Outro dilema que surge com a necessidade das escolhas trágicas: deve o Poder Público fornecer um tratamento ou um medicamento de alto custo, se o valor desembolsado em 20 meses, por exemplo, é suficiente para construir um posto de saúde? Ainda, pode-se deferir, em antecipação de tutela, o transplante imediato de um órgão ao autor, sem ter ciência plena de suas condições de saúde, nem de

quantas pessoas aguardam na “fila” do SUS esse mesmo transplante? Por outro lado,

pode-se negar esse direito a uma pessoa com alto risco de morte (mesmo sem saber se existem – ou não – pessoas na mesma condição, necessitando do mesmo órgão)? Ainda, tendo em vista que a saúde não é a única política social a ser efetivada pelos órgãos públicos, pode o direito de um particular ser satisfeito em detrimento de outras políticas públicas (tais como a previdência social e a educação)? Em virtude desse questionamento, deve ser estritamente respeitada a previsão orçamentária para a saúde pública aprovada pelo Legislativo (diante da natural necessidade de se fixar um limite, para abranger todos os fins do Estado), ou pode haver um redi- recionamento dos gastos públicos? Sob essa perspectiva, como efetivar o direito à saúde? Há viabilidade em fornecer qualquer tipo de medicamento ou tratamento, independentemente do custo (ou mesmo de sua utilidade ou eficácia no tratamento da doença) a todas as pessoas? Relembrando a afirmação de Michel Villey (2007, p. 5-6), haveria, só com o direito de todo francês ‘à Saúde’, com o que esvaziar o orçamento total do Estado francês, e cem mil vezes mais!.103

Nesse sentido, os princípios da proporcionalidade e da razoabilidade devem sempre servir de critério para a decisão judicial. Em razão disso, para Ingo Sarlet, não se mostra razoável, por exemplo, compelir o Estado a fornecer ou custear medicamentos e tratamentos experimentais, assim compreendidos aqueles não aprovados pelas autoridades sanitárias competentes104.

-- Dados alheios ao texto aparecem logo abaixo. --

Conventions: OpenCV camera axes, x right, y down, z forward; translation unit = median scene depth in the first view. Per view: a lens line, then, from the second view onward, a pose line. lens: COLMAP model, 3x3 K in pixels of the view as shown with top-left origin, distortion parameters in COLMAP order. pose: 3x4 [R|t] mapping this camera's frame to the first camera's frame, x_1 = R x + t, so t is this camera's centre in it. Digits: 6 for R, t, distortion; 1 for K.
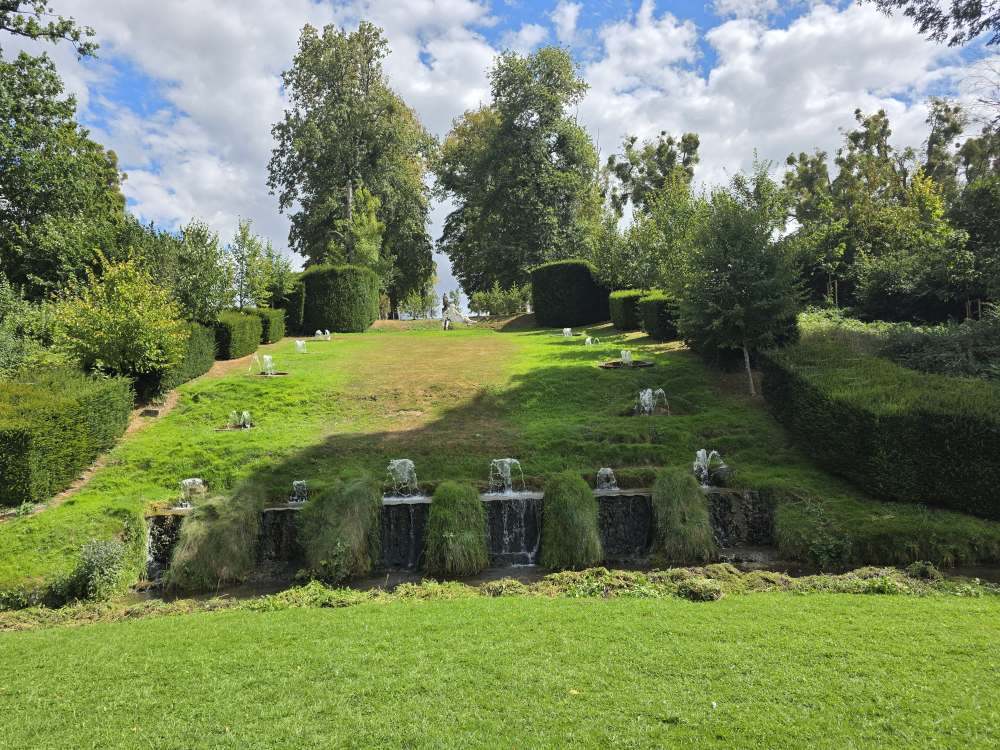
lens RADIAL K [[732.8, 0, 491.4], [0, 732.8, 377.7], [0, 0, 1]] dist [0.049520, -0.043570]
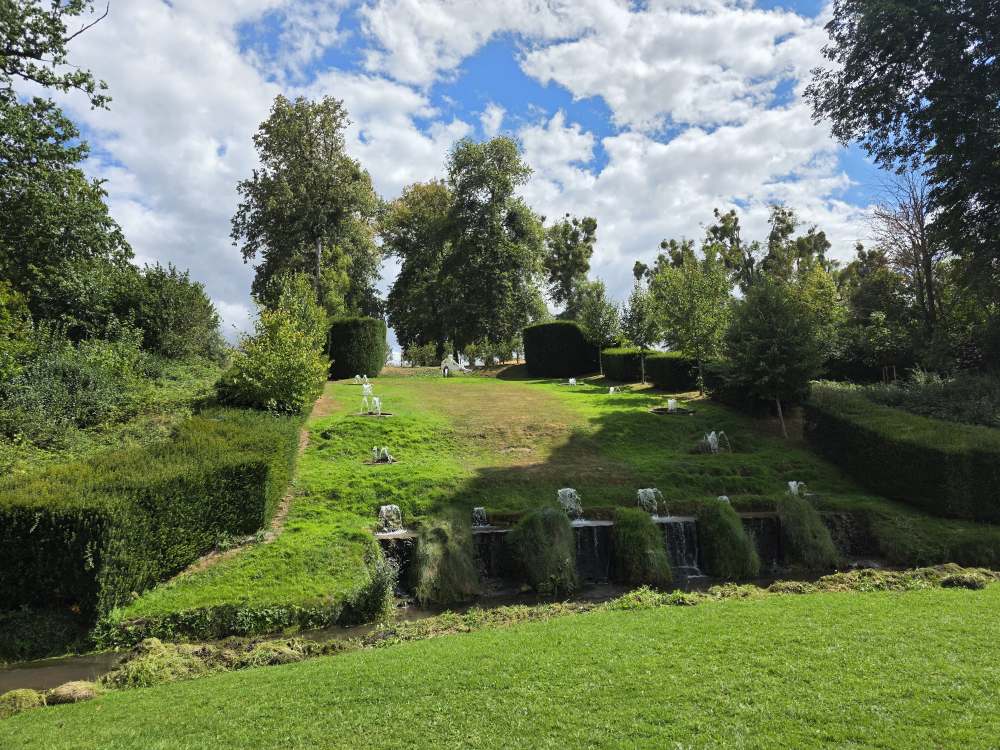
lens RADIAL K [[665.8, 0, 502.7], [0, 665.8, 373.0], [0, 0, 1]] dist [0.035738, -0.026337]
pose [[0.981316, 0.028047, 0.190350, -0.157949], [-0.013931, 0.997079, -0.075097, 0.003318], [-0.191900, 0.071043, 0.978840, -0.010415]]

No mesmo sentido, aduz Marques Júnior:

Por outro lado, o jurisdicionado não pode exigir do Estado prestações supérfluas, pois isto escaparia dos parâmetros de proporcionalidade e de razoabilidade, não sendo justa a exigibilidade dessa categoria de ônus pelos cofres públicos. De outra banda, qualquer pleito que vise a fomentar uma existência digna e minimamente decente não pode ser encarado como desmotivado, pois garantir a dignidade humana é um dos objetivos fundantes do Estado Democrático de Direito no arquétipo traçado pelo legislador constituinte originário da CF/88. Por este motivo, a teoria da reserva do possível cede espaço ao princípio do mínimo existencial105.

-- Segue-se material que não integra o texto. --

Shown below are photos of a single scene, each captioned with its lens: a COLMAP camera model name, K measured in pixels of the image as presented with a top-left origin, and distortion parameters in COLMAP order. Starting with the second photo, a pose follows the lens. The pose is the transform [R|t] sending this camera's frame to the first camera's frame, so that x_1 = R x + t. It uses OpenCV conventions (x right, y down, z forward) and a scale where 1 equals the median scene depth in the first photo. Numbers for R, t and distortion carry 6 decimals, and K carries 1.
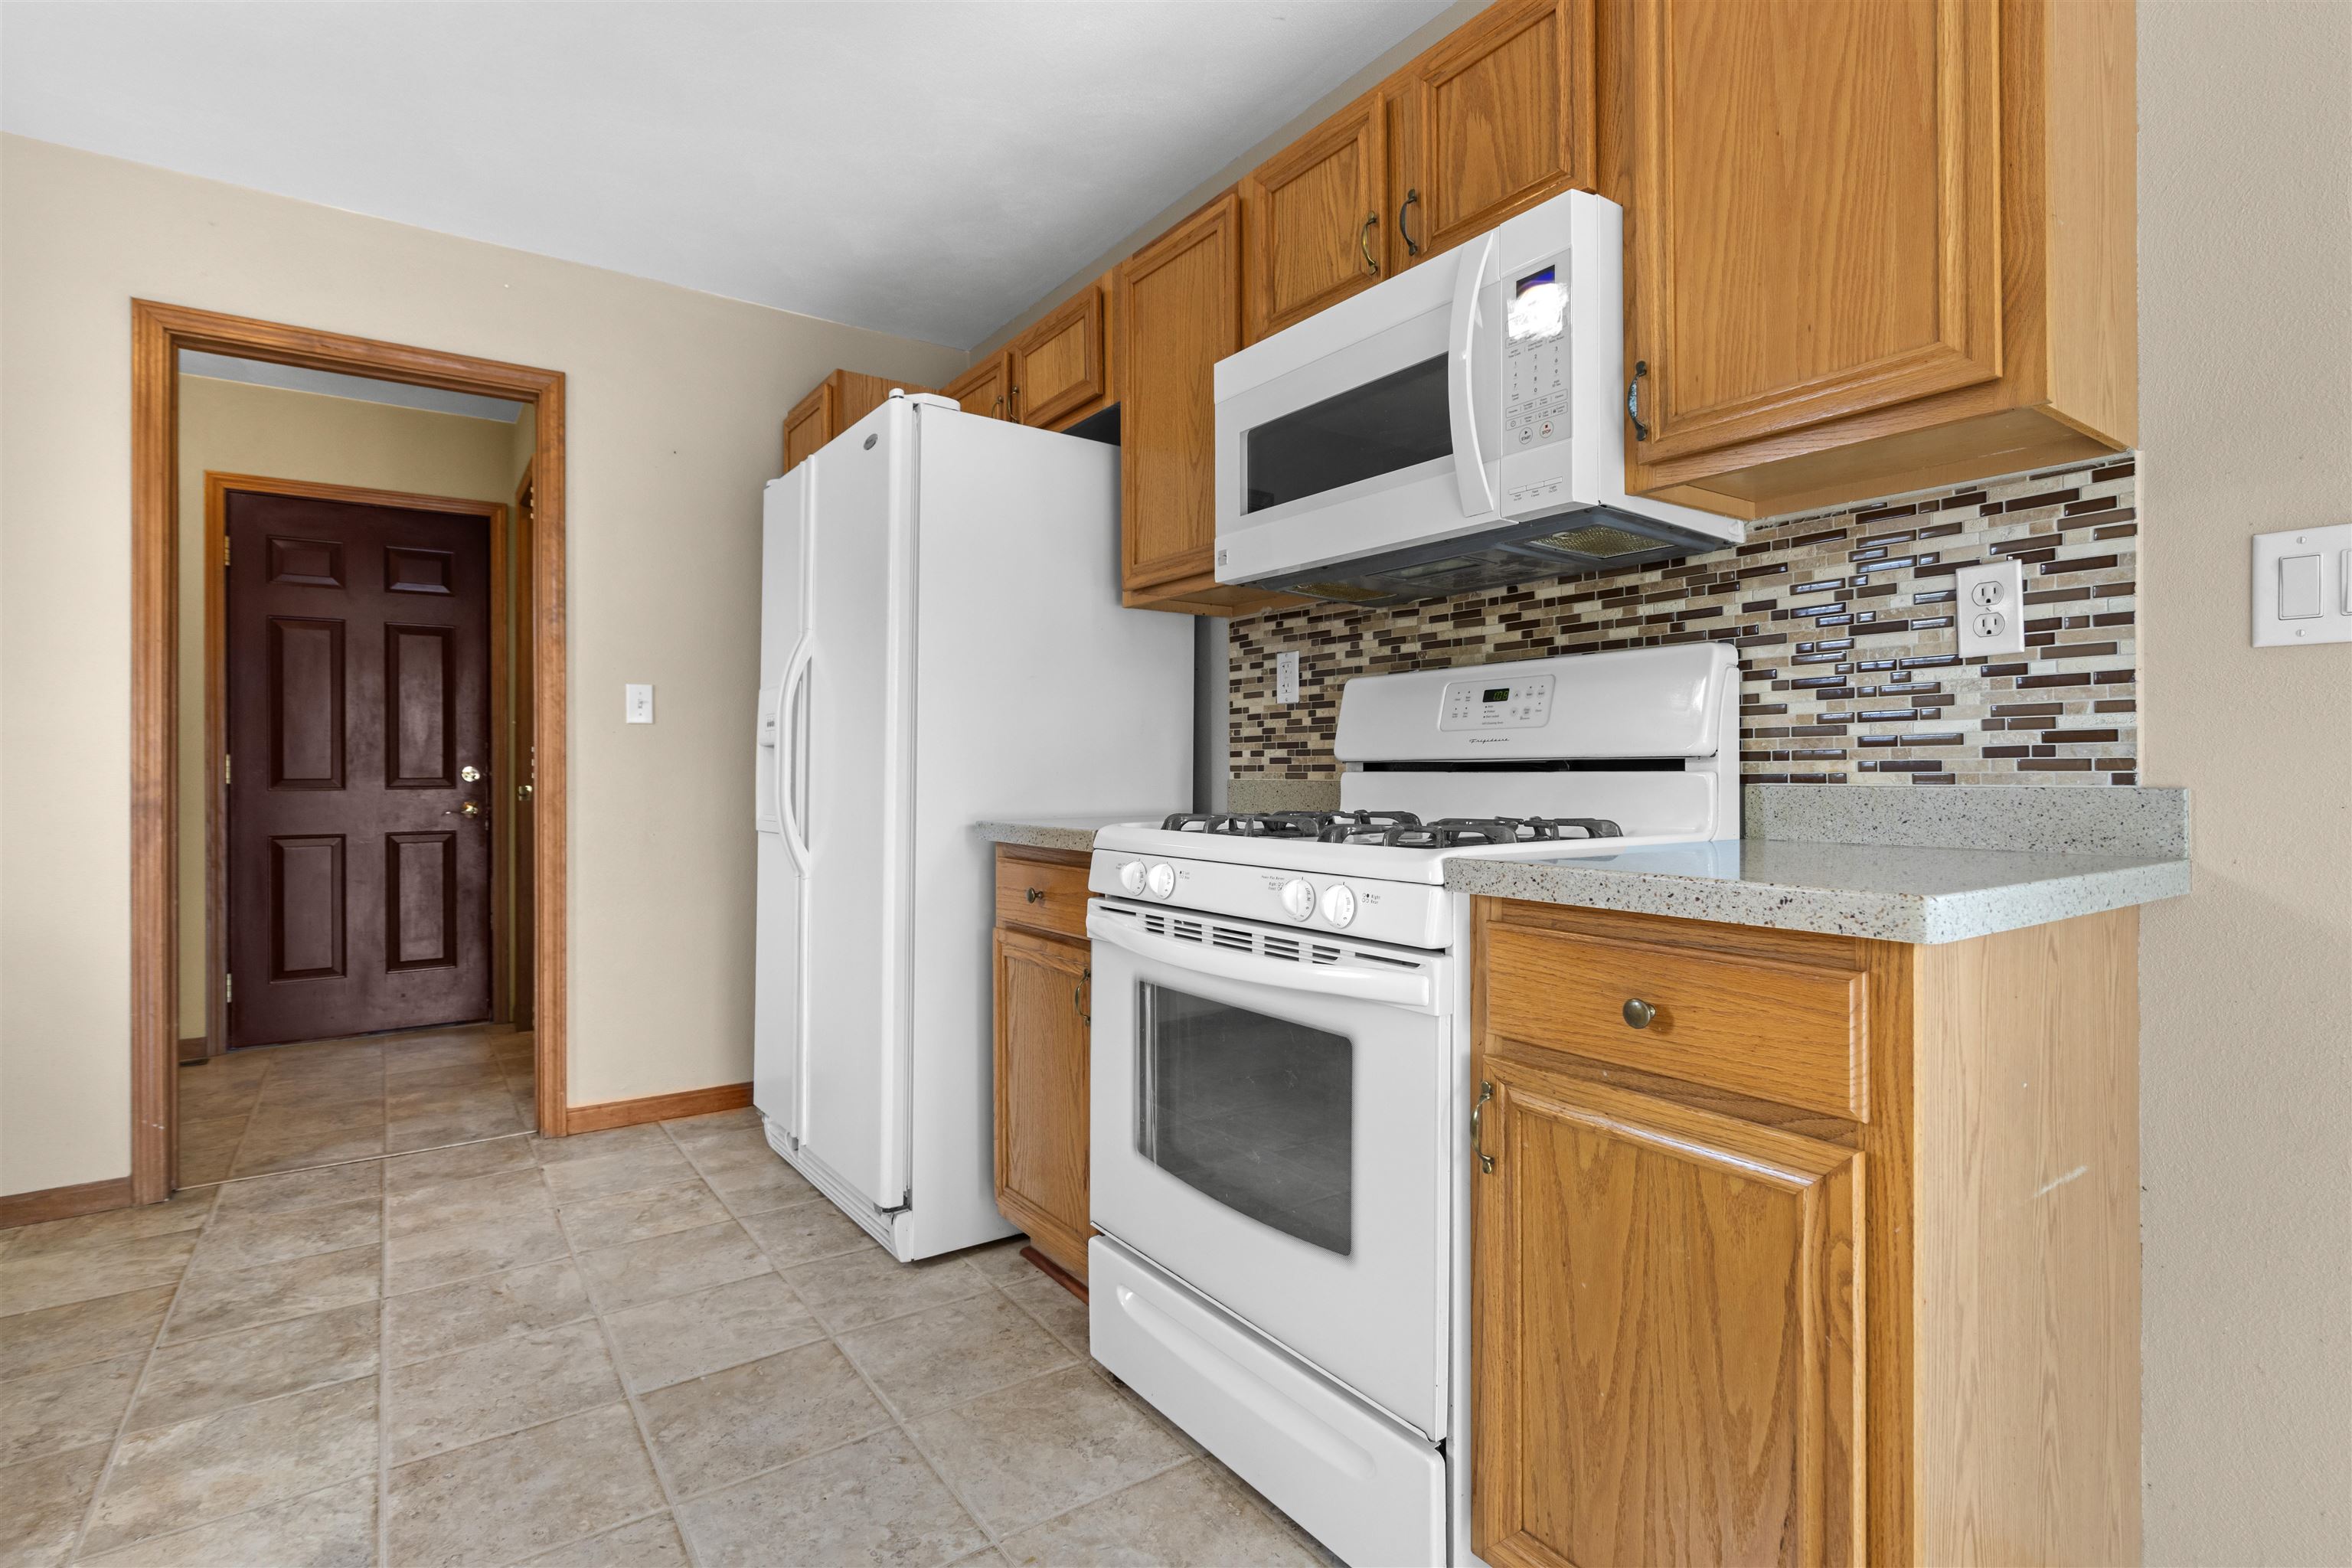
lens RADIAL K [[1135.5, 0, 1176.8], [0, 1135.5, 765.4], [0, 0, 1]] dist [-0.003115, 0.002547]
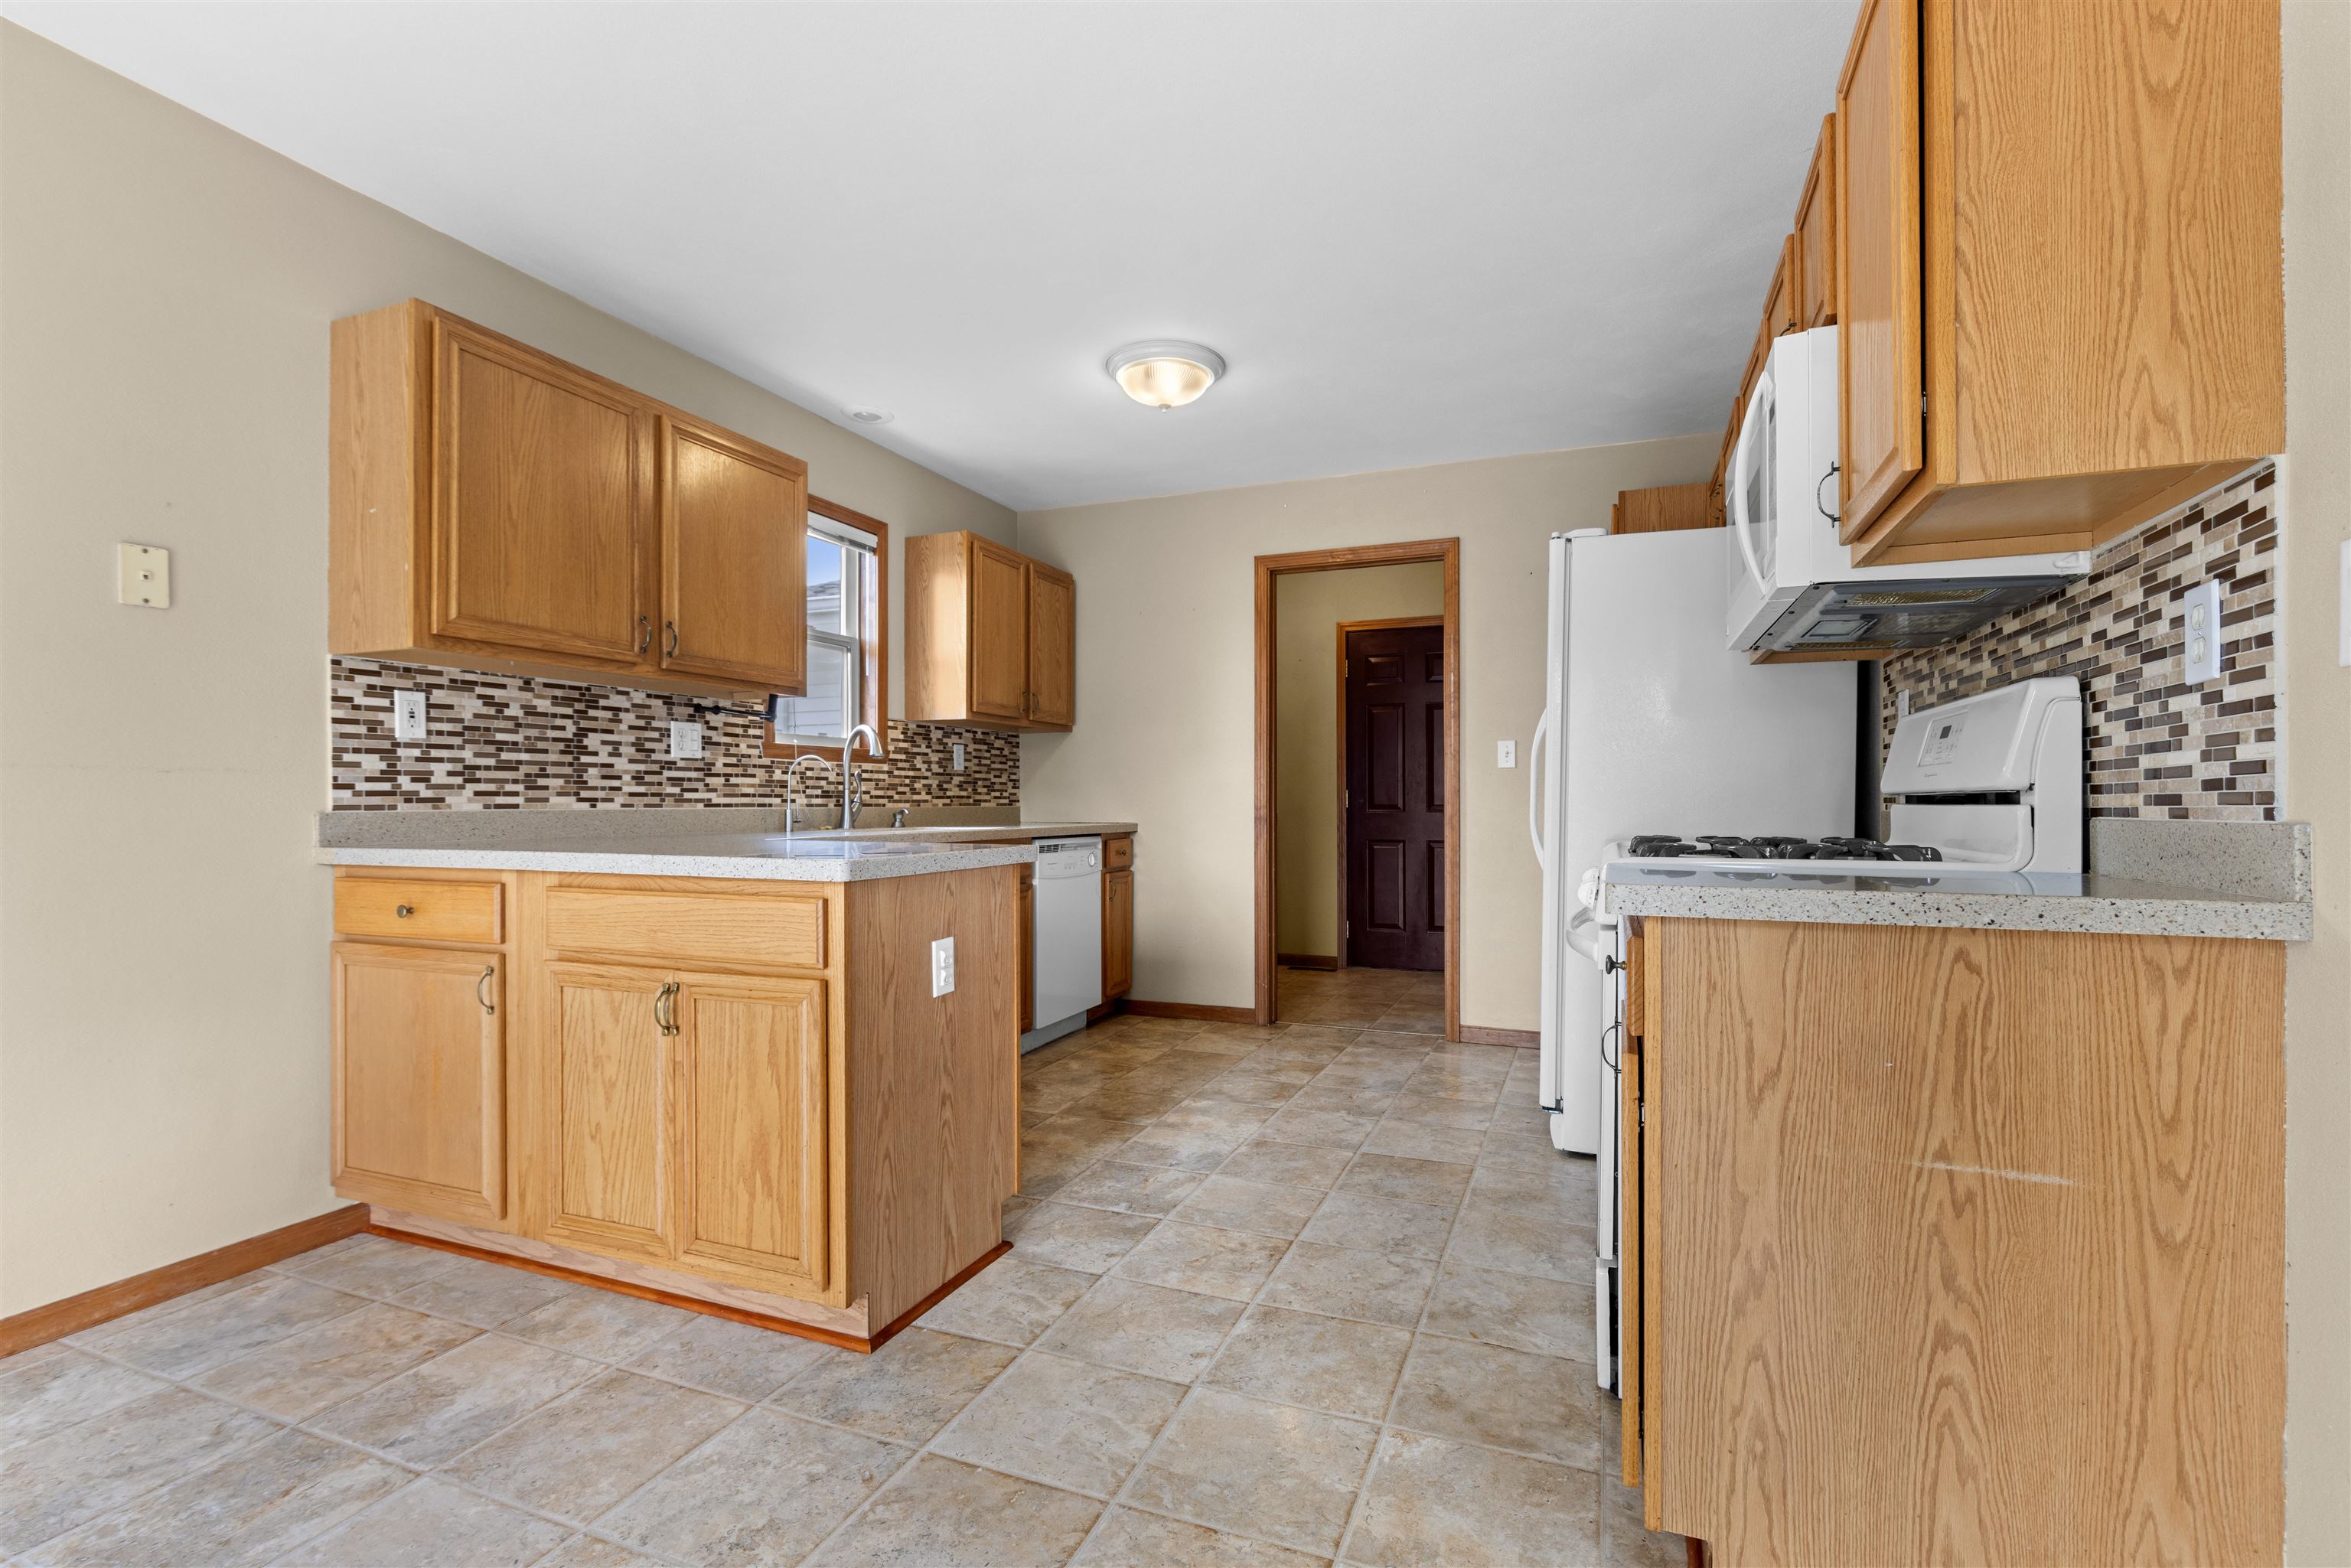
lens RADIAL K [[1060.7, 0, 1176.7], [0, 1060.7, 797.9], [0, 0, 1]] dist [0.002124, -0.000236]
pose [[0.546423, 0.001110, -0.837509, 0.665551], [0.000257, 0.999999, 0.001493, -0.001562], [0.837509, -0.001031, 0.546422, -0.131482]]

Assim, a reserva do possível não deve servir como barreira intransponível de realização de direitos fundamentais, mas como ferramenta de garantia também dos direitos sociais de cunho prestacional, em razão notadamente dos princípios constitucionais da máxima eficácia e efetividade desses direitos. Diante disso, a questão do mínimo existencial, objeto de estudo do próximo tópico, adquire grande importância.

103 CARDOSO, Oscar Valente. Questões controversas sobre a determinação judicial de fornecimento de

medicamentos excepcionais pelo Poder Público. In: Revista CEJ, Brasília, Ano XIII, n. 45, p. 46-55, abr./jun.

2009. 104

SARLET, FIGUEIREDO, op. cit., p. 46.